Como calcular o salário-família?

A partir da PEC das Domésticas, o trabalhador que atua nos lares brasileiros ganhou direitos semelhantes aos das demais categorias profissionais regidas pela CLT (Consolidação das Leis Trabalhistas), isso inclui os benefícios previdenciários, como:

No artigo de hoje falaremos mais um pouco sobre este benefício e como é feito o seu cálculo, mas antes vamos relembrar algumas definições importantes acerca deste do salário-família?

Boa leitura!

O que é salário-família?

O salário-família é uma remuneração previdenciária prevista na Lei nº 4266 concedida aos trabalhadores com carteira assinada, incluindo empregados domésticos, que tenham filhos e/ou dependentes com até 14 anos ou com deficiência comprovada em qualquer idade e que recebam remuneração inferior ou igual a R$ 1.425,56 (atualizado em 01/01/2020).

Quais os requisitos para ter direito ao salário-família?

Atualmente, para ter direito ao salário-família é preciso cumprir os seguintes critérios: ter carteira assinada, receber remuneração inferior ou igual a R$ 1.425-56 por mês e ter filhos, enteados ou dependentes de até 14 anos ou com deficiência comprovada em qualquer idade.

Pontos importantes:

  • Não existe carência de tempo de contribuição previdenciária para o salário-família.

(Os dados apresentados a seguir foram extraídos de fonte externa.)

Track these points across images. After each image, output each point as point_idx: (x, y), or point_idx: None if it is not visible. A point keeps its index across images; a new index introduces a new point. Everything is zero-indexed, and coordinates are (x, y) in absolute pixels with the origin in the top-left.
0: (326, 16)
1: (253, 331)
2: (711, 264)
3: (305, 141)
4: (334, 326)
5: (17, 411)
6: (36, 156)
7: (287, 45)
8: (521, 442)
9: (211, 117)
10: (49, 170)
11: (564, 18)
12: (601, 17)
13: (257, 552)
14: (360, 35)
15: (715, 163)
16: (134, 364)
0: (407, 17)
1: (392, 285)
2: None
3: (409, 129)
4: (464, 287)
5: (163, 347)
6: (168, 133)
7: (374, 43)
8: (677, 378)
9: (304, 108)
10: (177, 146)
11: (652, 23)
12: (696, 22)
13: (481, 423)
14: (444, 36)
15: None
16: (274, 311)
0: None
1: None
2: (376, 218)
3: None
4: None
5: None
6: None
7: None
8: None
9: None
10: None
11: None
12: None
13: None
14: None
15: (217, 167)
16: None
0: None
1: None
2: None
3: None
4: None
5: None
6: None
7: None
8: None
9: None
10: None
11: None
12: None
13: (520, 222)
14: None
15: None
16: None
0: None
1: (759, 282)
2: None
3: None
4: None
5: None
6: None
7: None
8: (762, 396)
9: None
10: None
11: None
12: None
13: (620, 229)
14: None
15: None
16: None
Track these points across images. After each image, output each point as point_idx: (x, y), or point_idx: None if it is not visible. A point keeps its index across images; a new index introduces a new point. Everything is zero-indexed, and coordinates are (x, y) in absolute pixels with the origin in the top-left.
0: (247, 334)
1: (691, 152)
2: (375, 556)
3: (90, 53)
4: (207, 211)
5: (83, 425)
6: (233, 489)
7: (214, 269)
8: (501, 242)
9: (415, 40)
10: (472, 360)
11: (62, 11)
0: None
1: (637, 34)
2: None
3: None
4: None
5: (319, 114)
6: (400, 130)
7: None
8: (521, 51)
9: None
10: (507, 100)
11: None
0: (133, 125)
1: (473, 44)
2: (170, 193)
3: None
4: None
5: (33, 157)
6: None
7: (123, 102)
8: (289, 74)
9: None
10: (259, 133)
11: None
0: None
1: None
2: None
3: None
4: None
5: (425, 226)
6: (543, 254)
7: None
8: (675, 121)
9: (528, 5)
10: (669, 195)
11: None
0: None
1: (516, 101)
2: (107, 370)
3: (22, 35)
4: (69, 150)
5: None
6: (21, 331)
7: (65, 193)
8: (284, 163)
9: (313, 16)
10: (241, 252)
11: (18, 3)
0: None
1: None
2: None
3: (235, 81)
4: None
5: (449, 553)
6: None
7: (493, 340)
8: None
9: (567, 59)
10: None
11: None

Se o funcionário faz parte da Previdência Social e tem direito ao benefício, pode solicitá-lo de imediato. 
  • Apenas o familiar que tiver a guarda dos filhos receberá o recurso, em casos de pais separados, por exemplo.
  • Deixa de receber o salário-família o trabalhador que o filho ou dependente tenha falecido ou tenha recuperado suas capacidades (em casos de incapacidade temporária).

Quem paga o salário-família?

O salário-família, no valor de R$48,62 por dependente, é pago pelo empregador junto com o salário do mês e o valor do benefício é abatido do recolhimento previdenciário patronal (devido pelo patrão) por meio do DAE (Documento de Arrecadação do e-Social).

Mas se o colaborador já estiver recebendo algum outro auxílio previdenciário ou for aposentado, o salário-família é pago diretamente pelo INSS.

Como é feito o cálculo do salário-família?

De acordo com a Portaria Nº 914, de 13 de janeiro de 2020, que dispõe sobre o reajuste dos benefícios pagos pelo Instituto Nacional do Seguro Social – INSS, o salário-família é definido da seguinte forma:

Art. 4º – § 2º O direito à cota do salário-família é definido em razão da remuneração que seria devida ao empregado no mês, independentemente do número de dias efetivamente trabalhados.

E ainda:

§ 3º Todas as importâncias que integram o salário de contribuição serão consideradas como parte integrante da remuneração do mês, exceto o décimo terceiro salário e o adicional de férias previsto no inciso XVII do art. 7º da Constituição, para efeito de definição do direito à cota do salário-família.

§ 4º A cota do salário-família é devida proporcionalmente aos dias trabalhados nos meses de admissão e demissão do empregado.

Empregado doméstico tem direito ao salário-família?

Como dito no início deste artigo, se estiverem dentro dos requisitos, empregados domésticos registrados – como babás, motoristas, jardineiros, cozinheiros e diaristas – também têm direito ao salário-família.

O salário mínimo atual ou piso da categoria de um funcionário doméstico, muitas vezes estão abaixo do teto de R$ 1.425,56, que qualifica o recebimento do salário-família. Com isso, muitos profissionais deste setor podem ter direito ao recurso.

Se você é empregado doméstico registrado e faz parte do grupo de beneficiários do salário-família, não deixe de solicitar o benefício!